=== ЗАДАНИЯ ДЛЯ ВЫПОЛНЕНИЯ ===
1 – Согласно тексту о норманской теории, кем, по мнению В. Н. Татищева, главным образом были «варяги»?
2 – Перепишите дословно фрагмент текста о норманской теории начиная со слов «Нужно заметить, однако, что» и заканчивая словами «вполне определенным норманистом.» включительно.

=== ИСХОДНЫЙ ТЕКСТ ===
........
Нужно заметить, однако, что были и иностранцы (Эверс, напр.), не считавшие норманскую теорию удовлетворительной. Но работа того же Эверса была напечатана по-немецки и для широких кругов была потеряна. Да и при засилье власть предержащих Минихов, Биронов и т. д. выступать против норманизма политически было небезопасно. Удивительно ли после это го, что все свои старания направляли на изыскание новых подкреплений норманизма, лавина которого все нарастала, подавляя инакомыслие. Первый русский историк В. Н. Татищев занял неясную позицию, одновременно принимая славянское западное происхождение Рюрика и настаивая на том, что «варяги» были главным образом финны из-за Ладожского озера. Карамзин же, увы, был уже не колеблющимся, вполне определенным норманистом.
........
=== ЗАПИСАННЫЕ ДАННЫЕ ===
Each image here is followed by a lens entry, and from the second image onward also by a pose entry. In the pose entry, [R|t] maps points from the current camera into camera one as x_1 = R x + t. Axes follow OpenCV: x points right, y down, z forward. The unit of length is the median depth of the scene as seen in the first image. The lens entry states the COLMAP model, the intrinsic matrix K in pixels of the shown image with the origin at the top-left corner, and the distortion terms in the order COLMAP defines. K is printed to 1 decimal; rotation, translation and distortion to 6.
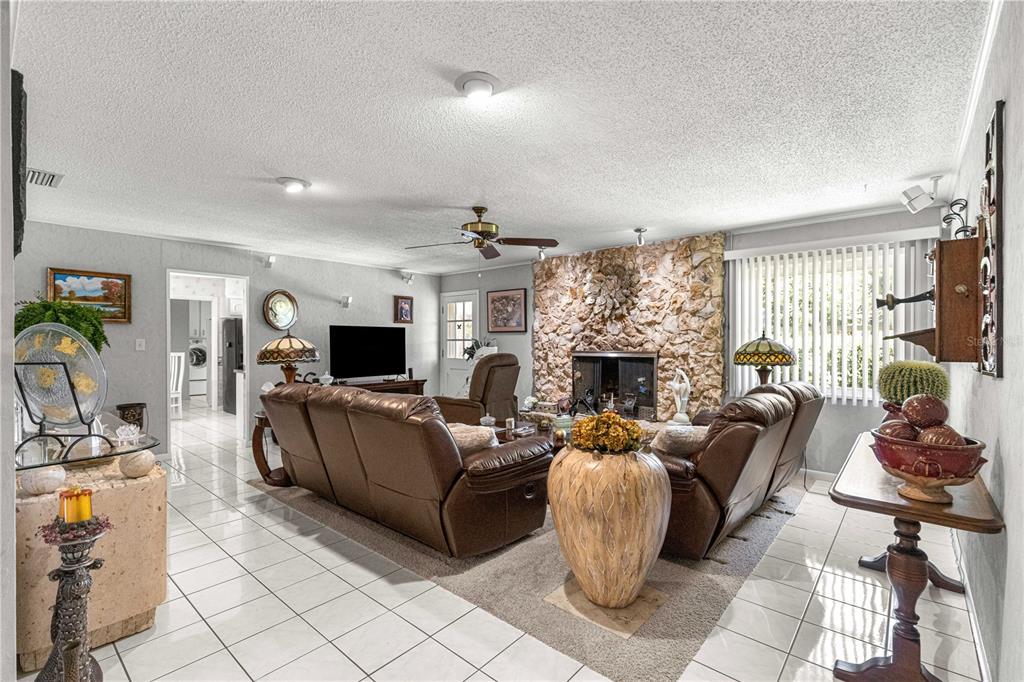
lens RADIAL K [[460.0, 0, 509.0], [0, 460.0, 342.7], [0, 0, 1]] dist [0.001666, 0.000041]
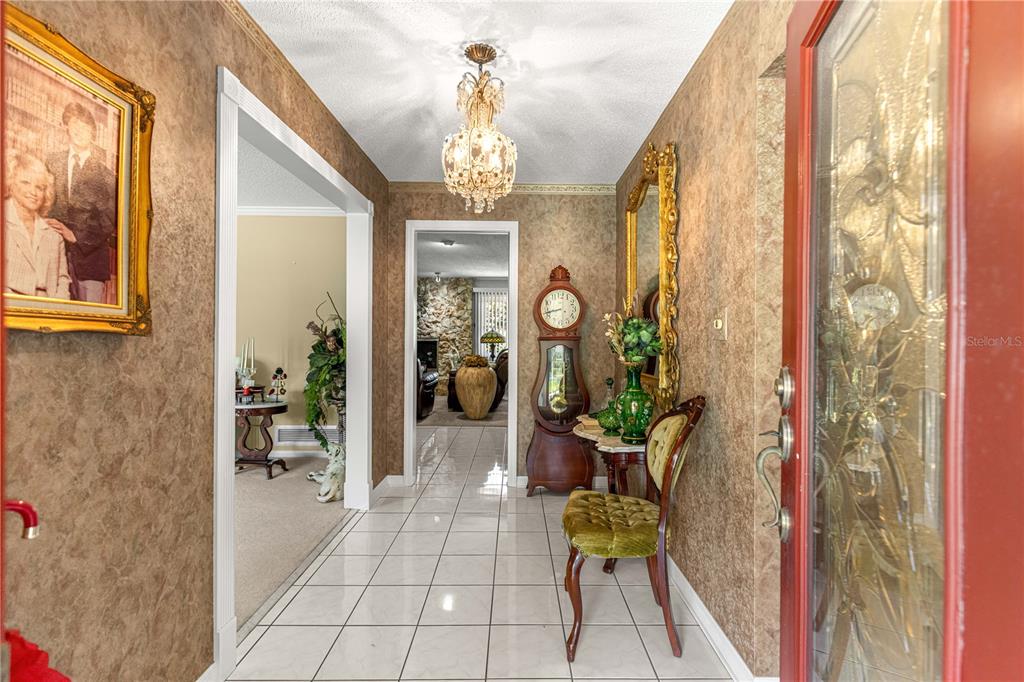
........
=== ОТВЕТЫ К ЗАДАНИЯМ ===
1 – Главным образом финнами из-за Ладожского озера.

2 –
Нужно заметить, однако, что были и иностранцы (Эверс, напр.), не считавшие норманскую теорию удовлетворительной. Но работа того же Эверса была напечатана по-немецки и для широких кругов была потеряна. Да и при засилье власть предержащих Минихов, Биронов и т. д. выступать против норманизма политически было небезопасно. Удивительно ли после это го, что все свои старания направляли на изыскание новых подкреплений норманизма, лавина которого все нарастала, подавляя инакомыслие. Первый русский историк В. Н. Татищев занял неясную позицию, одновременно принимая славянское западное происхождение Рюрика и настаивая на том, что «варяги» были главным образом финны из-за Ладожского озера. Карамзин же, увы, был уже не колеблющимся, вполне определенным норманистом.